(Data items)

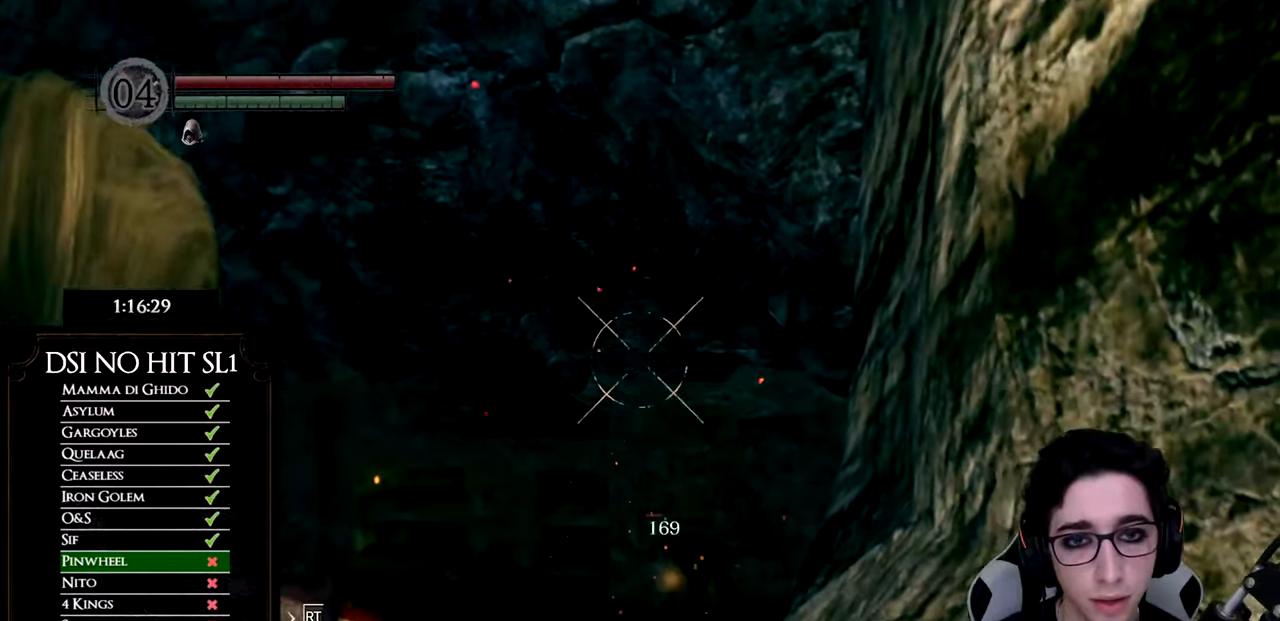
{"buttons": [], "left_stick": "center", "right_stick": "center", "events": [[217, "right_stick", "up"], [450, "right_stick", "center"]]}
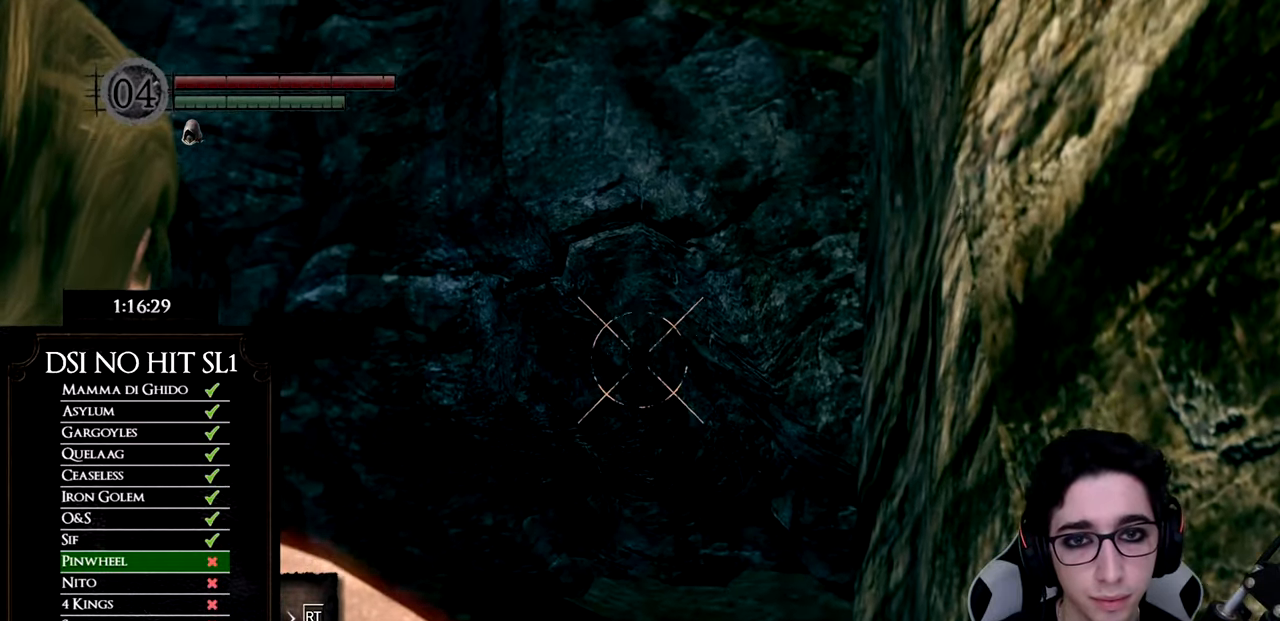
{"buttons": [], "left_stick": "center", "right_stick": "center", "events": [[50, "right_stick", "up"], [166, "right_stick", "center"], [333, "right_stick", "up-right"], [433, "right_stick", "center"]]}
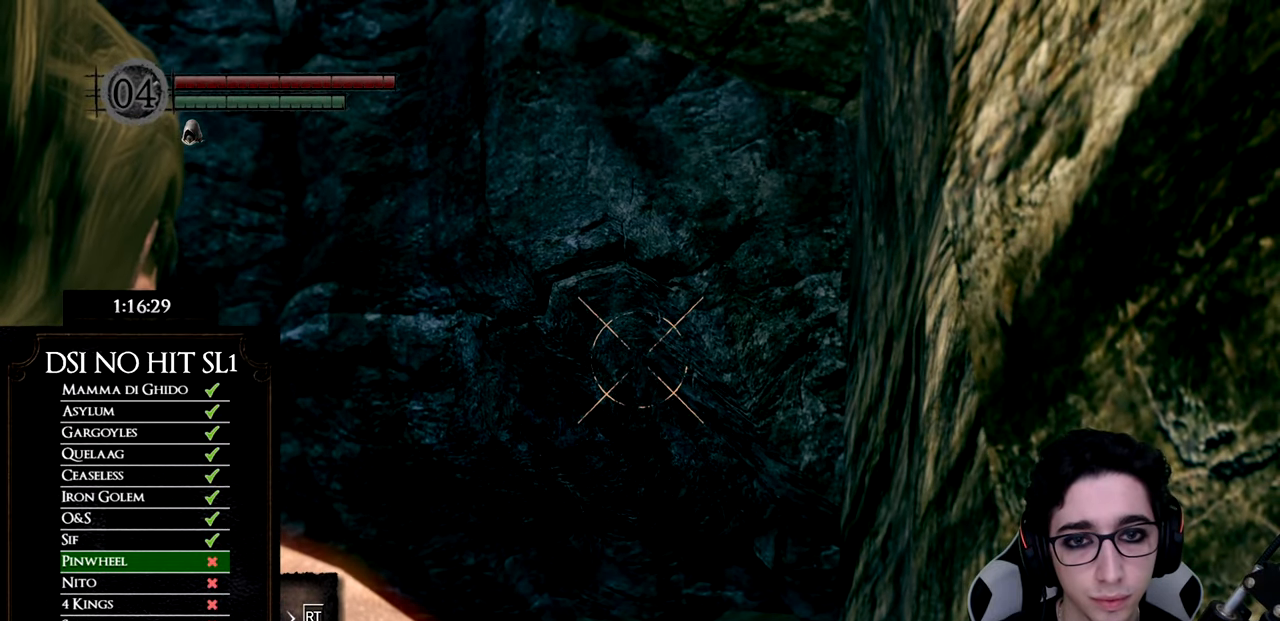
{"buttons": ["L1"], "left_stick": "center", "right_stick": "center", "events": [[400, "L1", "down"]]}
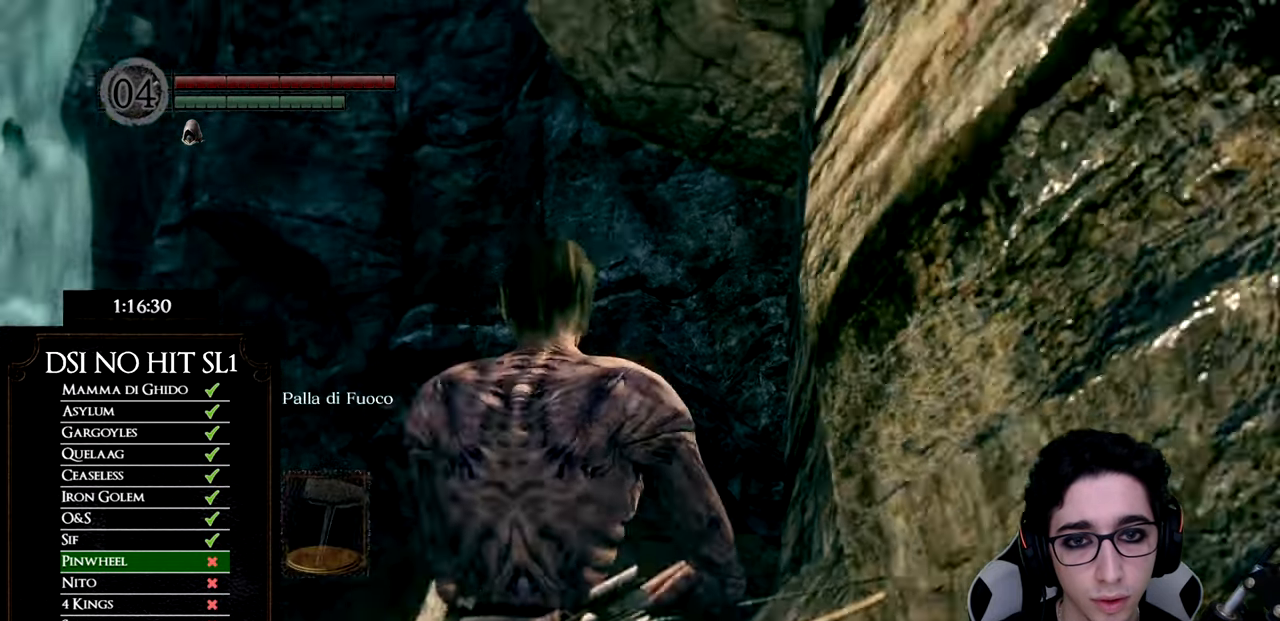
{"buttons": [], "left_stick": "center", "right_stick": "center", "events": [[33, "L1", "up"], [66, "X", "down"], [183, "X", "up"]]}
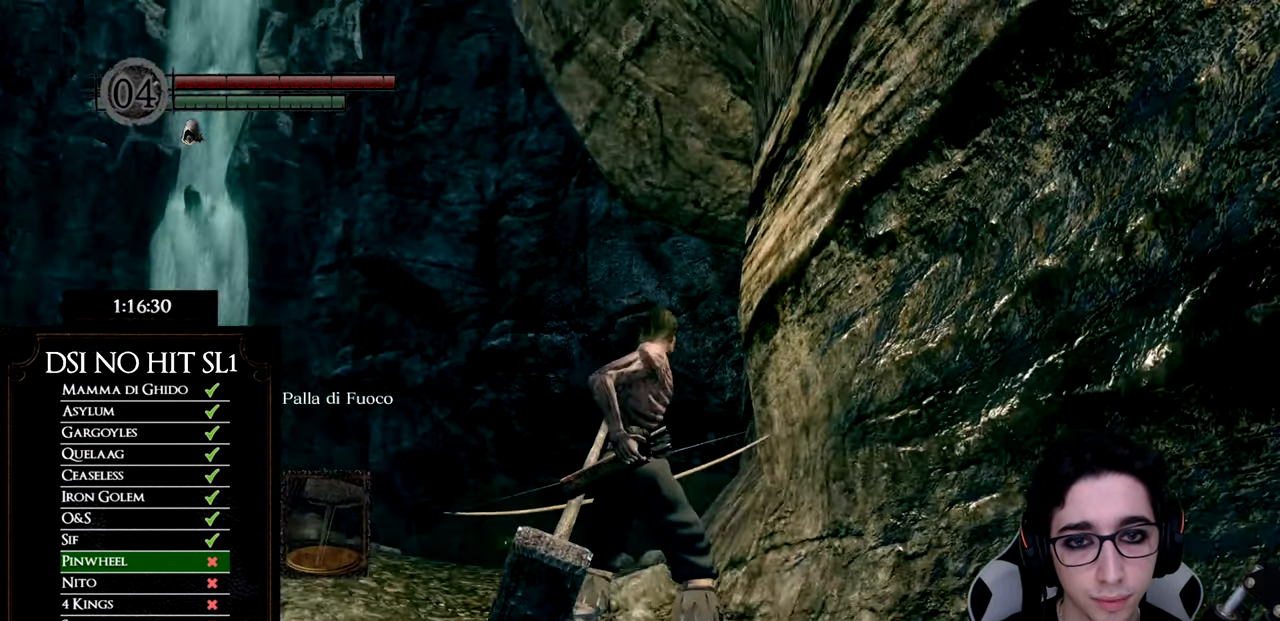
{"buttons": [], "left_stick": "center", "right_stick": "center", "events": []}
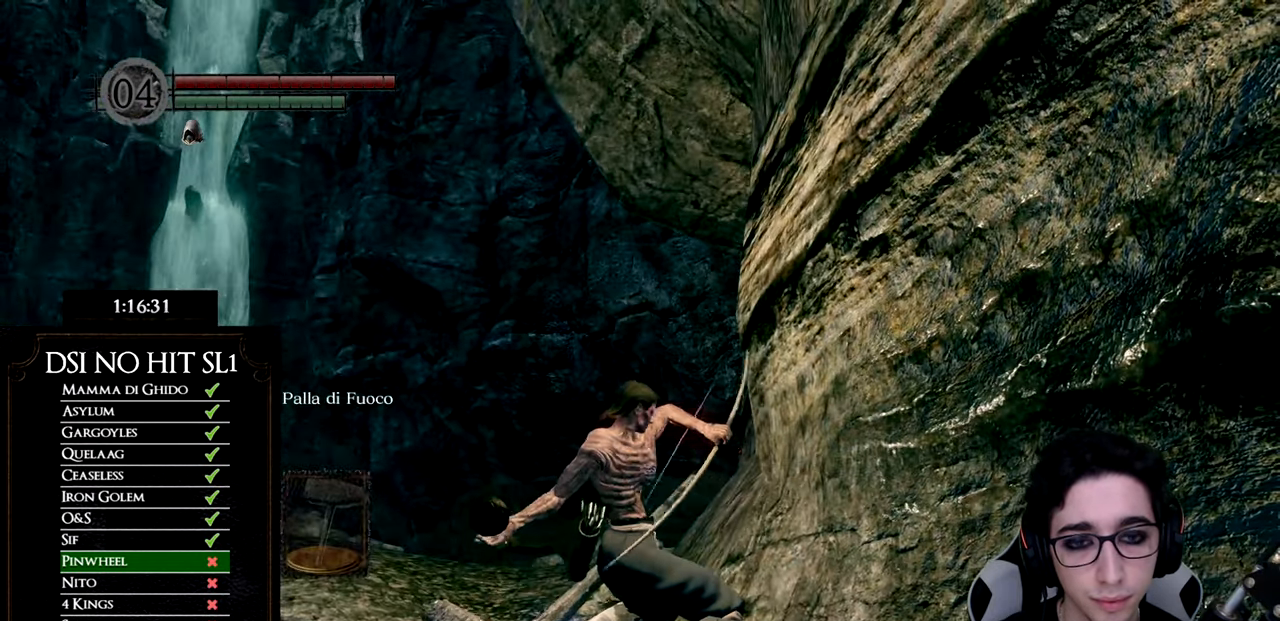
{"buttons": [], "left_stick": "center", "right_stick": "down", "events": [[483, "right_stick", "down"]]}
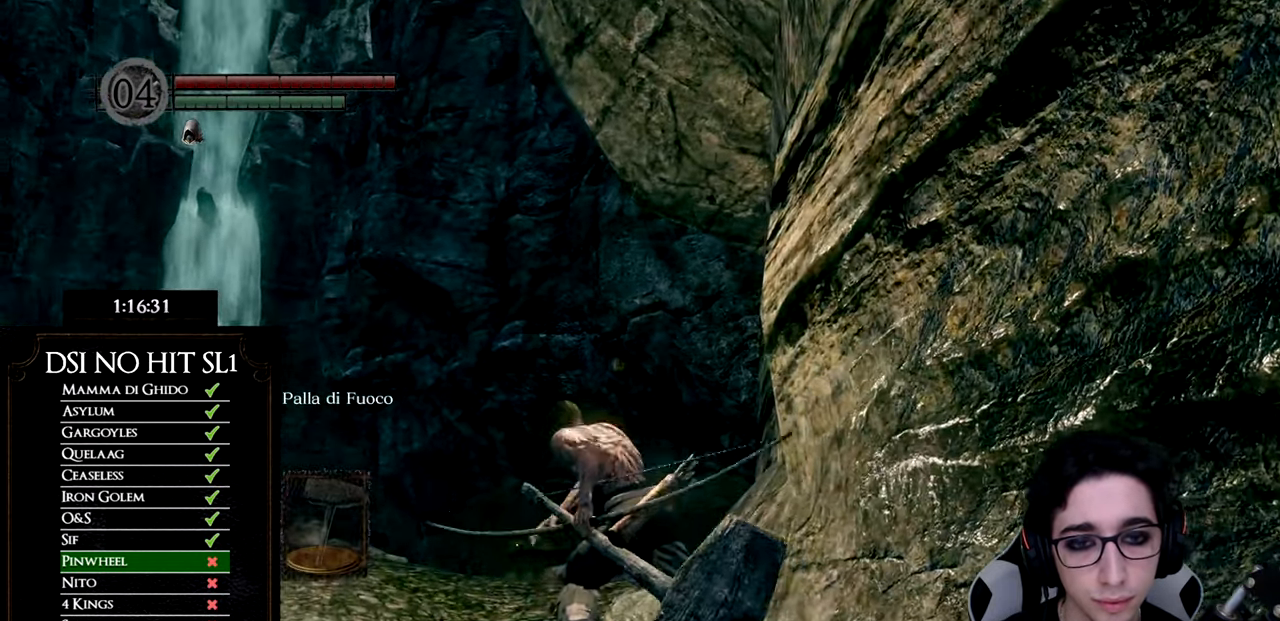
{"buttons": [], "left_stick": "down", "right_stick": "center", "events": [[200, "right_stick", "center"], [367, "left_stick", "down"]]}
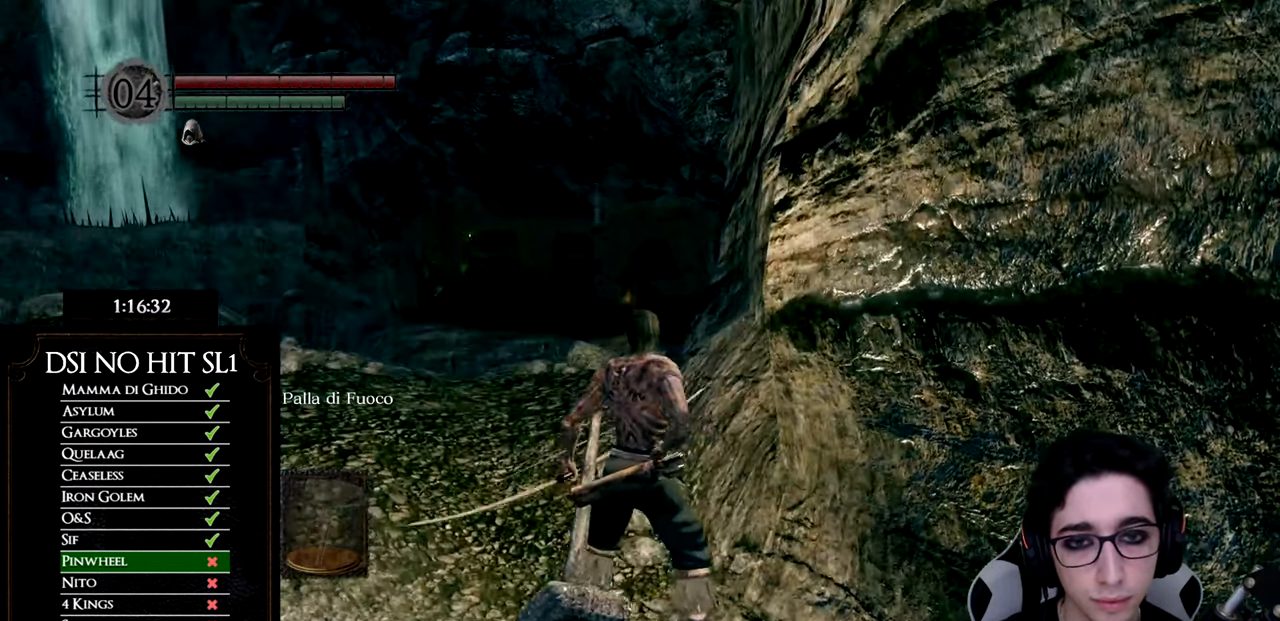
{"buttons": [], "left_stick": "center", "right_stick": "center", "events": [[350, "left_stick", "center"]]}
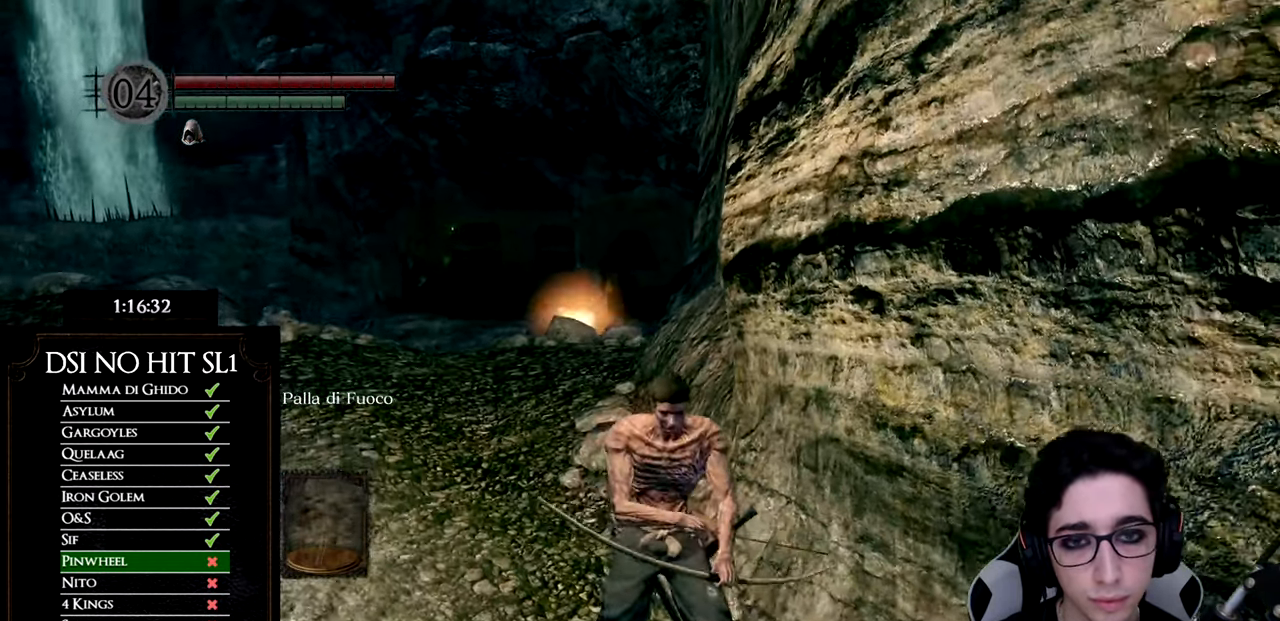
{"buttons": [], "left_stick": "center", "right_stick": "center", "events": [[234, "left_stick", "up"], [334, "left_stick", "center"]]}
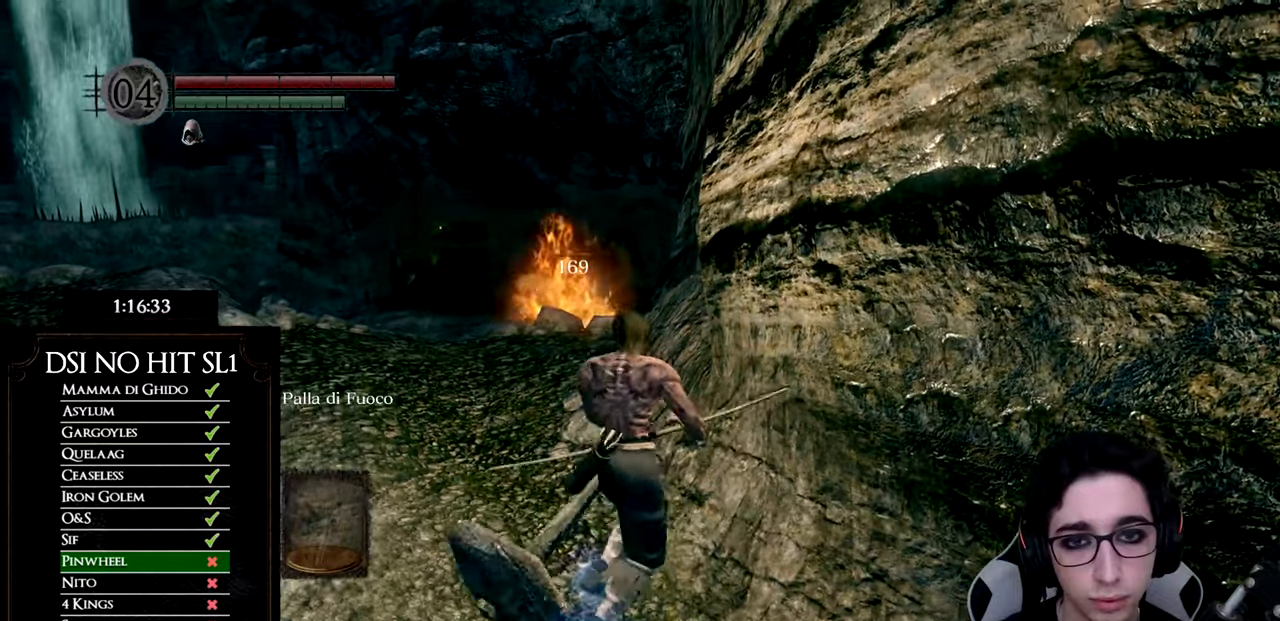
{"buttons": [], "left_stick": "center", "right_stick": "center", "events": [[183, "right_stick", "down-left"], [233, "left_stick", "up"], [333, "right_stick", "center"], [367, "left_stick", "center"]]}
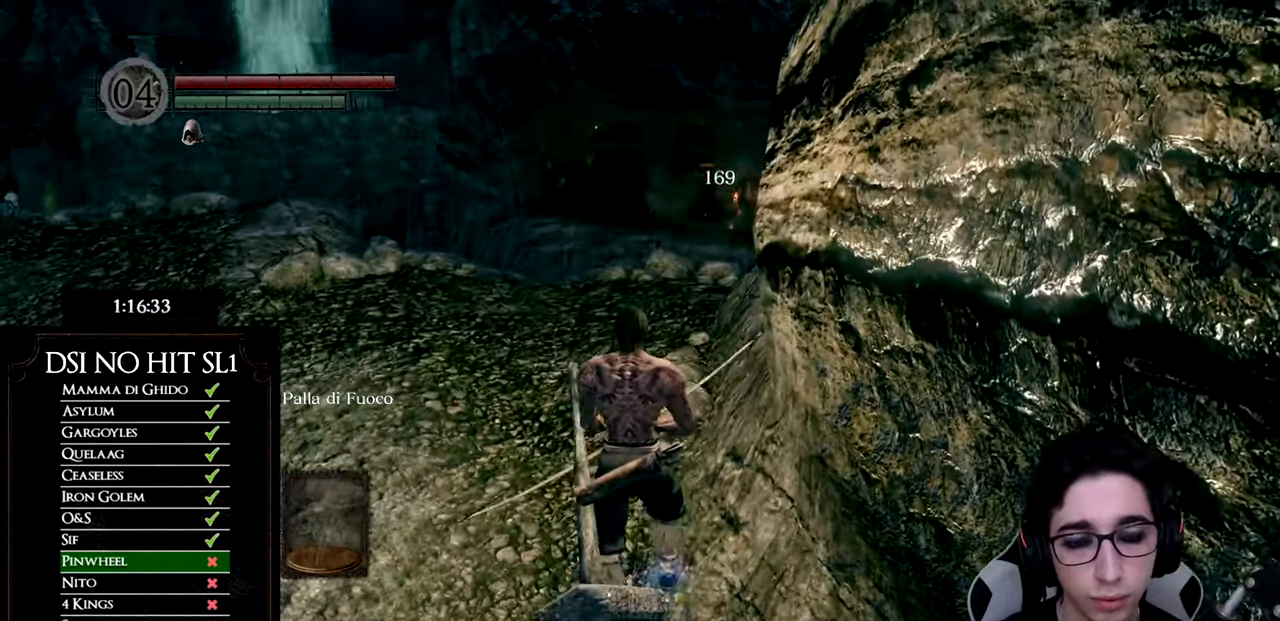
{"buttons": [], "left_stick": "center", "right_stick": "center", "events": []}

● What you are asked to do
Count of lines in the data above that contain the string "down": give this number and no other words.

● Completed task
5